En esto, despertándose el señor preboste, y viendo la luz y esta gente a su alrededor, avergonzándose mucho y amedrentado metió la cabeza debajo de las sábanas; al cual el obispo injurió grandemente y le hizo sacar la cabeza y ver con quién estaba acostado. El preboste, al ver el engaño de la señora, tanto por él como por el vituperio que le parecía ser, súbitamente se sintió el más dolorido hombre que jamás había existido: y por mandato del obispo, vistiéndose, a sufrir un gran castigo por el pecado cometido, bien custodiado, tuvo que irse a su casa.
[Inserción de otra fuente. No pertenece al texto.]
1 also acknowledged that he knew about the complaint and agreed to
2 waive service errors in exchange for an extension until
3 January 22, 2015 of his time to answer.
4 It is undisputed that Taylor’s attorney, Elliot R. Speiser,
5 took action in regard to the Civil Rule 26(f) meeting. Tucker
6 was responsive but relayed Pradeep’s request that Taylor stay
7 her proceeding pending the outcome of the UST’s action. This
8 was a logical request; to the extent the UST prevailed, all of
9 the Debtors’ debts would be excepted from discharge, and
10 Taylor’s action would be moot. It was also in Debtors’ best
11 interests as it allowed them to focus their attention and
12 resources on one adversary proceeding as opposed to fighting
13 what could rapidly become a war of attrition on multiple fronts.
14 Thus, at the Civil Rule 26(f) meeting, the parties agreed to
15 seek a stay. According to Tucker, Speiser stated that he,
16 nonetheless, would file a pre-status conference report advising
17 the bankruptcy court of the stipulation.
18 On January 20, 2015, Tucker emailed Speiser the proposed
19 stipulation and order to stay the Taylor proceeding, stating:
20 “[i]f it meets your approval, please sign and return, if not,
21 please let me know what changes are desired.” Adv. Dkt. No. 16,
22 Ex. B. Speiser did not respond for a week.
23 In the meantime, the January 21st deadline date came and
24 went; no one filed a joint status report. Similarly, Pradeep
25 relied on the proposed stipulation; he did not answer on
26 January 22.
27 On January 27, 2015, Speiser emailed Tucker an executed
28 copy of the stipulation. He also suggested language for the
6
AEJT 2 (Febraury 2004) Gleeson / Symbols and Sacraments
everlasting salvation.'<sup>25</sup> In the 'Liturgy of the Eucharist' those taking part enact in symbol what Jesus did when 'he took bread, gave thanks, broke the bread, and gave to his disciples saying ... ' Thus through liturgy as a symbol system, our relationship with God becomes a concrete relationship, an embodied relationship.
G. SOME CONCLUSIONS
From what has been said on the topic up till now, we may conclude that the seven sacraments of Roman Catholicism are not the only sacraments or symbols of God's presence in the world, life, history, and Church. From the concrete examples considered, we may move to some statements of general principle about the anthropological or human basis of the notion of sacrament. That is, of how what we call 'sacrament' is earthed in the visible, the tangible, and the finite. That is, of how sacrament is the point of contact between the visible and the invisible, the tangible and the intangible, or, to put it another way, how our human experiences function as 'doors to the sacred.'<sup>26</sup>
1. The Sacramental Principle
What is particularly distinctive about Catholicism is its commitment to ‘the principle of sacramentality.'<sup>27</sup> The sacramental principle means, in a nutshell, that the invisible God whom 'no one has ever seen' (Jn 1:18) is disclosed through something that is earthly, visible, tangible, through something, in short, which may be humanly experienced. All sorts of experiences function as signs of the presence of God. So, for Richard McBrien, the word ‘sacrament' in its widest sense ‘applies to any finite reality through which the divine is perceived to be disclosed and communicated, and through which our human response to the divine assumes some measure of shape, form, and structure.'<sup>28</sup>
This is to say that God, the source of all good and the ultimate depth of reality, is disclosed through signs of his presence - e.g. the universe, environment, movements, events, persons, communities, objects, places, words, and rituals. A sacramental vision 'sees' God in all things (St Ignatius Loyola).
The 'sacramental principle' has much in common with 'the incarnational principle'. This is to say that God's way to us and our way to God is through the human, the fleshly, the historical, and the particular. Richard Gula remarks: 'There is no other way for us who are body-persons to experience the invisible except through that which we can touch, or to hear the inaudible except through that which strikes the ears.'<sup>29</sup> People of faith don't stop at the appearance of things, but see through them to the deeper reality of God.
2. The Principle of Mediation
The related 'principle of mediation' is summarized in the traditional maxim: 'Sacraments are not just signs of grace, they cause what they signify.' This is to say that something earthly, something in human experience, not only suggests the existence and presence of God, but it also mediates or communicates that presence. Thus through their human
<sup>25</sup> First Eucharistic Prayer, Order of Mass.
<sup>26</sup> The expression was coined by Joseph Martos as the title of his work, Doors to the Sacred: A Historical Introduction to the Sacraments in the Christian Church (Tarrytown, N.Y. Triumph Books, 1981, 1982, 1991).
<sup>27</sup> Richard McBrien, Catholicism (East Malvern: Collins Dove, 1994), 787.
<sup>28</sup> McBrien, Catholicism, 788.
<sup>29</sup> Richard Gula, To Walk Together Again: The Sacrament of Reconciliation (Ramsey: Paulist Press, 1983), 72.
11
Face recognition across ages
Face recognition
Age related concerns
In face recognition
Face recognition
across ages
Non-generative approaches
Quiso luego saber el obispo cómo había sucedido aquello de que aquél hubiese ido a acostarse allí con Ciutazza. Los jóvenes le contaron ordenadamente todas las cosas; lo que oyendo el obispo, mucho alabó a la señora, y también a los jóvenes que, sin querer mancharse las manos con la sangre de un sacerdote, le habían tratado como merecía. Este pecado se lo hizo el obispo llorar cuarenta días, pero el amor y la vergüenza le hicieron llorar más de cuarenta y nueve; sin contar con que, por mucho tiempo después no podía andar por la calle sin ser señalado con el dedo por los muchachitos, los cuales decían:

- ¡Mira al que se acuesta con Ciutazza!

Lo que le dolía tanto que estuvo a punto de enloquecer; y de tal manera la valerosa señora se quitó de encima el fastidio del importuno preboste y Ciutazza ganó una camisa.